Five Courses Of Beautiful, Fascinating, Deliciousness

Author: Kasia Yoko
Date: 2014-11-21

Dinner at Hartford House is a spectacular five-course affair, served in the grandeur of a timeless dining room, or in the candlelit splendour of one of Africa's great verandas. Hartford House is surrounded by lush gardens and specialist farms producing some of the finest ingredients a chef could wish for. At Hartford House you can feel the passion in every meal here reflects our obsession. We live in one of the planet's great pantries, a world of rich soils, a wonderful climate and bountiful harvests. "In season" and local, are our keys.

An intimate and romantic setting awaits you at Hartford House, voted in the Top Five Restaurants in the country in 2013; this really is a culinary experience in every sense of the word. Each course that is served by the talented duo in the Hartford House kitchen, Travis Finch and Brendon Ryan, creates an explosion of flavour. The inventive choice of serving platters adds to the experience of dining. Black slate, taupe sandstone and light stone all form a palette, on which daily specials are displayed.

At Hartford house it all about fine dining without the pompousness. Well trained staff that are passionate about every individual guest's experience. Here you can expect to be met with a beautiful smile together with a relaxed friendly atmosphere. An air of calmness and warmth fills the restaurant. "Hartford House is unique venue." Explains Chef Travis, "Here my food is explained to our patrons and each dish is introduced in it entirety. We know where each ingredient for our dishes comes from and we love supporting the local artisan producers. We like to think that our food is innovative and relevant."

Chef Travis warmth and the gentle soul is what powers his creativity. Having travelled extensively around the world he has managed to capture the unique essence of food preparations and introduced it to the kitchen here in the Midlands. Chef Travis' food is not just beautiful to look at; its presented came across most strongly in the presentation and the complex combinations of flavours.Hay smoked asparagus was one of my favourites.

Chef Travis' love affair with food started relatively late in life, in fact he wanted to be a professional rugby player but it was not to be and a Italian girlfriend first introduced him to serious cuisine - at the age of seventeen Travis perfected a complicated dish of Oxtail risotto with Sangiovese grapes. Today Travis still remembers the important moment when he felt the deep, meaty flavour of oxtail, which mellowed the dryness of sangiovese, allowing the grape to caress the tongue.

Built in 1875, this inn is steeped in history and misty beauty. High up on the Meander, in the foothills of the Drakensberg, and adjacent to the Summerhill racing stud, it's a deliciously luxurious, if rather formal, escape for the lucky few. A few of the suites are in the original house; others front an ethereal, lovely lake.
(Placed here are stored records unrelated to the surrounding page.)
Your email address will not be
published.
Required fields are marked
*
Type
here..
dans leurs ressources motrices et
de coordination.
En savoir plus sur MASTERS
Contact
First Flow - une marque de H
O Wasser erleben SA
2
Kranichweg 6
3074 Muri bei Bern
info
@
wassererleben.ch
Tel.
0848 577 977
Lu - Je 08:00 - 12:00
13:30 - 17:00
Each suite is different, decorated in a gloriously eclectic collision of fabrics and furnishings from Africa, Europe, and the East. The food, which has garnered top honours, is just as rich and eclectically surprising. Dinner (R325 for a five-course set menu, reservations essential), which the chefs start preparing at dawn, is an unforgettable event with wines to match. Summerhill Stud, the neighbouring thoroughbred racehorse stud farm, is a great place to visit if you have a few hours.